Dataset entries
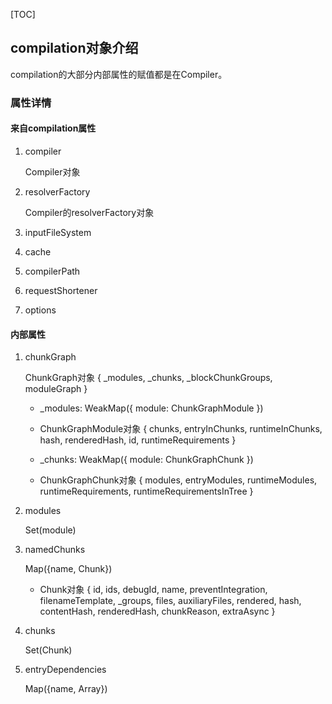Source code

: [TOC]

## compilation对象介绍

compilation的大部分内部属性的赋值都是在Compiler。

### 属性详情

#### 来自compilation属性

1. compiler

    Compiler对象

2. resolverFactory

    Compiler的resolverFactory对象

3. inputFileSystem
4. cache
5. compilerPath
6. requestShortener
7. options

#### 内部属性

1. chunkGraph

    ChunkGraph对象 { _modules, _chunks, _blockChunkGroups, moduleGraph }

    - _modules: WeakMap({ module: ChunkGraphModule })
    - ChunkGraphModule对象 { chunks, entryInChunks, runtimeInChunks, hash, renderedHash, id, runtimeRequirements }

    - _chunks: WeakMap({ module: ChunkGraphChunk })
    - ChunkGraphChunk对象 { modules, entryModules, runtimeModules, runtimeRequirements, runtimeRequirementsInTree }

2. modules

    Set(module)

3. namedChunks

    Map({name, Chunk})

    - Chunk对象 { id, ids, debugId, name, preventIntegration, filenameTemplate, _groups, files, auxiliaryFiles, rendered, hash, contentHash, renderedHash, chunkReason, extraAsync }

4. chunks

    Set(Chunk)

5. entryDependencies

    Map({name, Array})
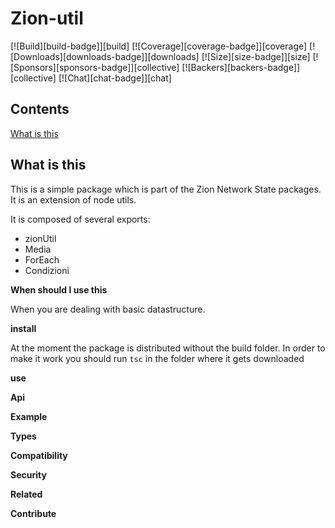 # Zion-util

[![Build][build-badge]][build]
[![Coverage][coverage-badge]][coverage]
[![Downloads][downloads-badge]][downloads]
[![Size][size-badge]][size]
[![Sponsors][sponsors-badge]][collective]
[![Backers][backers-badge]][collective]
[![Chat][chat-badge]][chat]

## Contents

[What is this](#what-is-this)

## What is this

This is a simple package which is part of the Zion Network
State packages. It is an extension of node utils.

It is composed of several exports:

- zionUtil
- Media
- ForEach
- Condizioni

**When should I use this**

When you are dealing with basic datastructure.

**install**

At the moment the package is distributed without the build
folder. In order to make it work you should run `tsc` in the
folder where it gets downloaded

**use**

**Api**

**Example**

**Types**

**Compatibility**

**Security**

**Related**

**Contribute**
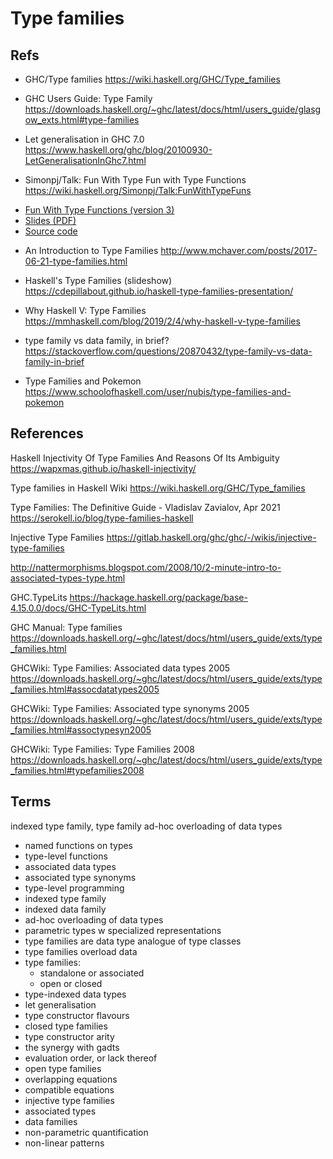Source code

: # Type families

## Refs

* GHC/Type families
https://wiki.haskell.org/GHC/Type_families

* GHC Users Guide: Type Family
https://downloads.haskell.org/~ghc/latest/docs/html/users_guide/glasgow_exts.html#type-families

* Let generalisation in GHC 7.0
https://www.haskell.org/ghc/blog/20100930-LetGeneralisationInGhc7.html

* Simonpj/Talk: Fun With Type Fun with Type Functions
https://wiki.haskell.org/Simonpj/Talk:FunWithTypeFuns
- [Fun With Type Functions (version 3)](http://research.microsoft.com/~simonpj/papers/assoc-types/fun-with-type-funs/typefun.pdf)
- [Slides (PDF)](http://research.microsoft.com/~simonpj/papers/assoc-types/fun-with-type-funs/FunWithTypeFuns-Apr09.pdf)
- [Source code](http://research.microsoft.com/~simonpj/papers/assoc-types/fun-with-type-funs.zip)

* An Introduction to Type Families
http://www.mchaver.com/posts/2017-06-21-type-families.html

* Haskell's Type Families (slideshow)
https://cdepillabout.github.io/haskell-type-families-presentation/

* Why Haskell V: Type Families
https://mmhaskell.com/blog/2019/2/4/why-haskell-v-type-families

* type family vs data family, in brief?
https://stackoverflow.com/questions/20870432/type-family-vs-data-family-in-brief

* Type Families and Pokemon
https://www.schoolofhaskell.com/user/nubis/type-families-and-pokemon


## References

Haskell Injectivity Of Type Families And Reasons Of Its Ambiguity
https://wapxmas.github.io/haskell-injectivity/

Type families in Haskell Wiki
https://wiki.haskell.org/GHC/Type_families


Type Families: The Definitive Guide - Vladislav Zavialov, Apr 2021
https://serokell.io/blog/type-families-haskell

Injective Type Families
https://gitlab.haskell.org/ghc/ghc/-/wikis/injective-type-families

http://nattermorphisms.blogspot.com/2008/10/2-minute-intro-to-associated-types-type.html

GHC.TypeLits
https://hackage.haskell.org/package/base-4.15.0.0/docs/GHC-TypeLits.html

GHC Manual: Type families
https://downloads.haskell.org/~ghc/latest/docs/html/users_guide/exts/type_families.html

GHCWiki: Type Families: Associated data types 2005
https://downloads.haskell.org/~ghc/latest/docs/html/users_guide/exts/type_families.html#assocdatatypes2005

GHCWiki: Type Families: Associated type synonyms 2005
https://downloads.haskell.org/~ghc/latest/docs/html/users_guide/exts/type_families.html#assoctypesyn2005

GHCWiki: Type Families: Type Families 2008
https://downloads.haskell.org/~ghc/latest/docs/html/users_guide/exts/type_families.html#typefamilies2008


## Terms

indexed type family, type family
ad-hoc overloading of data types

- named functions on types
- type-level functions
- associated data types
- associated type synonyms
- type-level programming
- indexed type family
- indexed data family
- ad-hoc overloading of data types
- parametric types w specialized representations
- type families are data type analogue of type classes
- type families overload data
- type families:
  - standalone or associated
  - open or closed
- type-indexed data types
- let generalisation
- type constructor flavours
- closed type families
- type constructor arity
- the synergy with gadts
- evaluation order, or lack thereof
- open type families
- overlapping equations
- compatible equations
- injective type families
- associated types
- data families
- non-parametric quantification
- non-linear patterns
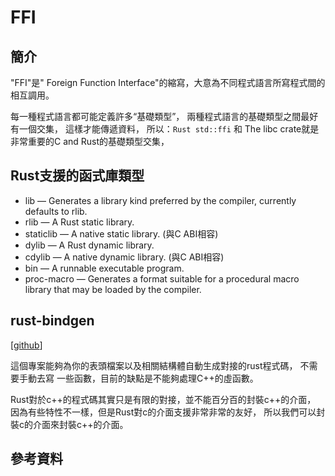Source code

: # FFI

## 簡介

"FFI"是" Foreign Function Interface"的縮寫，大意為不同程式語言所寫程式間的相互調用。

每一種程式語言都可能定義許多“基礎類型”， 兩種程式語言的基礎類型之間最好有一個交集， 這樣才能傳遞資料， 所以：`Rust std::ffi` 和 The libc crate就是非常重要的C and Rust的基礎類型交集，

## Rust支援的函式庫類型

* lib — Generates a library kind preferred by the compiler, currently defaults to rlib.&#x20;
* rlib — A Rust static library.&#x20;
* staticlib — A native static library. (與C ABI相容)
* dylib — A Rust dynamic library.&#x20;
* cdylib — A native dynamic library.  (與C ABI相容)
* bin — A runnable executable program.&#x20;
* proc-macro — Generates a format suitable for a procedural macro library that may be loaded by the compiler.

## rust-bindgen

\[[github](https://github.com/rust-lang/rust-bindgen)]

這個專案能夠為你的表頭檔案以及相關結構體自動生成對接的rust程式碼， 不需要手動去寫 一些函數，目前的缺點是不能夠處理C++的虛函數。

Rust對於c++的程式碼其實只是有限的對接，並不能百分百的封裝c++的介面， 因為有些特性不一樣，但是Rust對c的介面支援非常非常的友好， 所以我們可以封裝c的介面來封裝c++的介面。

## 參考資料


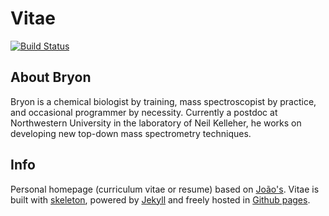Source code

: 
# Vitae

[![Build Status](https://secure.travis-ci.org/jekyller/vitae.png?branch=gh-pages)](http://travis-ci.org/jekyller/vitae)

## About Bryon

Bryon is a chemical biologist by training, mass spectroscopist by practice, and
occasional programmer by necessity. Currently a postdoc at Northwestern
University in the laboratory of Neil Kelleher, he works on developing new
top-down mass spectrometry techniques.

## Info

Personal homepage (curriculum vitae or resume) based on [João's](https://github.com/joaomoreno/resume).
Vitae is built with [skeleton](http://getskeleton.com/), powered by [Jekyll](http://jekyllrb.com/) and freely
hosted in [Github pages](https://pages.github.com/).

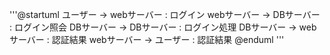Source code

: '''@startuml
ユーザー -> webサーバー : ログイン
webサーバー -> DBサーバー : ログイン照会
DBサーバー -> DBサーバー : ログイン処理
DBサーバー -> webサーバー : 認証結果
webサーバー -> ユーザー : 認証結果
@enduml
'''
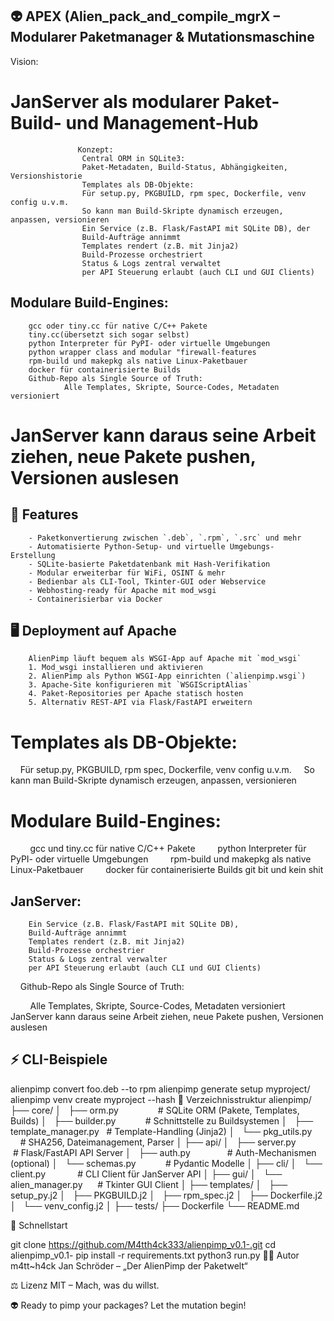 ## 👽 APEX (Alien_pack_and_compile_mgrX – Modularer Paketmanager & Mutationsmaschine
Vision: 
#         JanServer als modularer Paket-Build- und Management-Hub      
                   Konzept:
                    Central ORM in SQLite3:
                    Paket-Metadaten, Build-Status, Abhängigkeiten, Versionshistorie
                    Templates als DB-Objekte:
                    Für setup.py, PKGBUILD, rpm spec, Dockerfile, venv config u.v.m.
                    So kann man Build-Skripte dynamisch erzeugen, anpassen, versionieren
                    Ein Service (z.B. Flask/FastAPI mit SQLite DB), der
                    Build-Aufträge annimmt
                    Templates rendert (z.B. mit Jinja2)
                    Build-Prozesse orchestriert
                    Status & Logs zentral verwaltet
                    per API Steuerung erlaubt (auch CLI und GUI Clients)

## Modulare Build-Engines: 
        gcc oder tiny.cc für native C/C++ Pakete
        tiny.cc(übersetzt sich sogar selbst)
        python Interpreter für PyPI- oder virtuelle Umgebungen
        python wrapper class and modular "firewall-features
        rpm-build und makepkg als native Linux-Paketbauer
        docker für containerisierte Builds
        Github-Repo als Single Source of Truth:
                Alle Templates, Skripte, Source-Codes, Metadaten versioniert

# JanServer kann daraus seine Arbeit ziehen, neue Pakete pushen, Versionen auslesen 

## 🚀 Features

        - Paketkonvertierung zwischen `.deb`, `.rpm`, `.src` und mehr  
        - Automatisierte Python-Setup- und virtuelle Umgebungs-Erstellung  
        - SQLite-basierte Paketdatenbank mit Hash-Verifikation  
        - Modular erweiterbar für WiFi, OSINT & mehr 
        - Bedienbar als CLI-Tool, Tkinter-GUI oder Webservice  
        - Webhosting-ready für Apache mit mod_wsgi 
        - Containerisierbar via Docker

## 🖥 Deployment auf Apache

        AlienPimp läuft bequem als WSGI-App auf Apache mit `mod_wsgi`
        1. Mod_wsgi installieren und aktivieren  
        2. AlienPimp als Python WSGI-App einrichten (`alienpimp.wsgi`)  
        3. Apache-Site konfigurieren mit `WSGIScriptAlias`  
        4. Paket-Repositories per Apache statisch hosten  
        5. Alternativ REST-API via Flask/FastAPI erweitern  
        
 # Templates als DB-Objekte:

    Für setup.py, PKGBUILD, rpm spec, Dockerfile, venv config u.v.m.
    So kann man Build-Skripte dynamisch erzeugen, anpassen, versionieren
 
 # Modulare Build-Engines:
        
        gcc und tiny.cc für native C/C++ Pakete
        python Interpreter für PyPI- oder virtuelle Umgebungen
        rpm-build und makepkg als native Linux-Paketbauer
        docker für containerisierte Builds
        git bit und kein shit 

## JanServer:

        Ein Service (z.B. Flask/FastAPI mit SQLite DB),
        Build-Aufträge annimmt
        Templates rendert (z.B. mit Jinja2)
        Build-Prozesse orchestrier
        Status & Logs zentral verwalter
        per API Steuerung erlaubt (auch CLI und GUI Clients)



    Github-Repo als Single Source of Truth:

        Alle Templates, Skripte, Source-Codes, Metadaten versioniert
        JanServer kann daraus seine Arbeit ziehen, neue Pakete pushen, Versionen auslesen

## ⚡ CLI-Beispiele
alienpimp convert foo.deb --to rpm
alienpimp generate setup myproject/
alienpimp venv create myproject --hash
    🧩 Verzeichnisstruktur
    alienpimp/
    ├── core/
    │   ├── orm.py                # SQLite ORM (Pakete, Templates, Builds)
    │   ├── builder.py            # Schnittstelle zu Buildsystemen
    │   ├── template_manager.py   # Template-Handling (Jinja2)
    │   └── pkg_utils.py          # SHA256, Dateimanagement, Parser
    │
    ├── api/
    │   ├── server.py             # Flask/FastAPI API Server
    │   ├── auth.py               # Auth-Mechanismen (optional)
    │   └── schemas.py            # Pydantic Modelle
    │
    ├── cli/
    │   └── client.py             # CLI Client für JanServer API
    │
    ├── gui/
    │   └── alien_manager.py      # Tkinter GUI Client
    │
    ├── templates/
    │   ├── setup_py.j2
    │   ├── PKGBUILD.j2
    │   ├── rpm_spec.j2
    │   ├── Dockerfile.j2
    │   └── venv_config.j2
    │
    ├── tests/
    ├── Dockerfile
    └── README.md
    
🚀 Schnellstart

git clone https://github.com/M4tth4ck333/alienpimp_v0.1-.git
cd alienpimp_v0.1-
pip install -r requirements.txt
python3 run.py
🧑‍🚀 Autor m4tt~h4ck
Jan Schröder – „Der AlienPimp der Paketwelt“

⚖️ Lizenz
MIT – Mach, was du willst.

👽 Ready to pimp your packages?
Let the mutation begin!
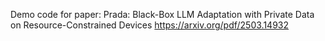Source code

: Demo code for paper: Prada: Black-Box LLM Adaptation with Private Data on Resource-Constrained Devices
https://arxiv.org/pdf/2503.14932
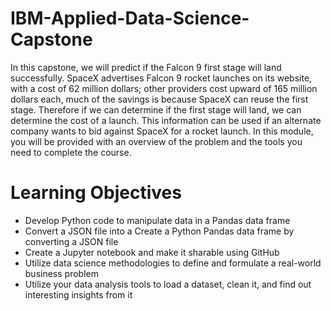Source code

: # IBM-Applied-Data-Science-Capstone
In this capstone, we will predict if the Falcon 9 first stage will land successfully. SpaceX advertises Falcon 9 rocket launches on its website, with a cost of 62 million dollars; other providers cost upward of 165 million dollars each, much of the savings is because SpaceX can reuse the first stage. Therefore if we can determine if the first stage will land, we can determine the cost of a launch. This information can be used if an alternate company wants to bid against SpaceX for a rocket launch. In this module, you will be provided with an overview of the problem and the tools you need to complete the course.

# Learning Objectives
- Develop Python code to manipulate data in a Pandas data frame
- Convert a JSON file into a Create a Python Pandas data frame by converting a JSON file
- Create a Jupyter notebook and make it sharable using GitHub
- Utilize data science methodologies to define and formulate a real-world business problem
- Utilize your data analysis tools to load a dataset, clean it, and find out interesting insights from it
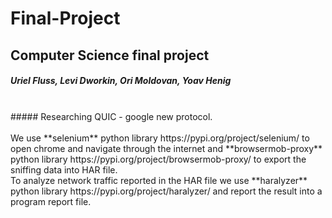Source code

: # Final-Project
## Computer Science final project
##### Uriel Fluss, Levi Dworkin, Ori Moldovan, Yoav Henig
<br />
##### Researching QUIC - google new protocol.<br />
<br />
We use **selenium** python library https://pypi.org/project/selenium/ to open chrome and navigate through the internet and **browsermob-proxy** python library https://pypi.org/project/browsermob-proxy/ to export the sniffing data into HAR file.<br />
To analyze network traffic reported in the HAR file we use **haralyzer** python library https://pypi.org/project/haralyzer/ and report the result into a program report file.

WORK TASK:
I need each line of the entries that holds the string "equations" located and copied.

ANSWER BELOW:
- overlapping equations
- compatible equations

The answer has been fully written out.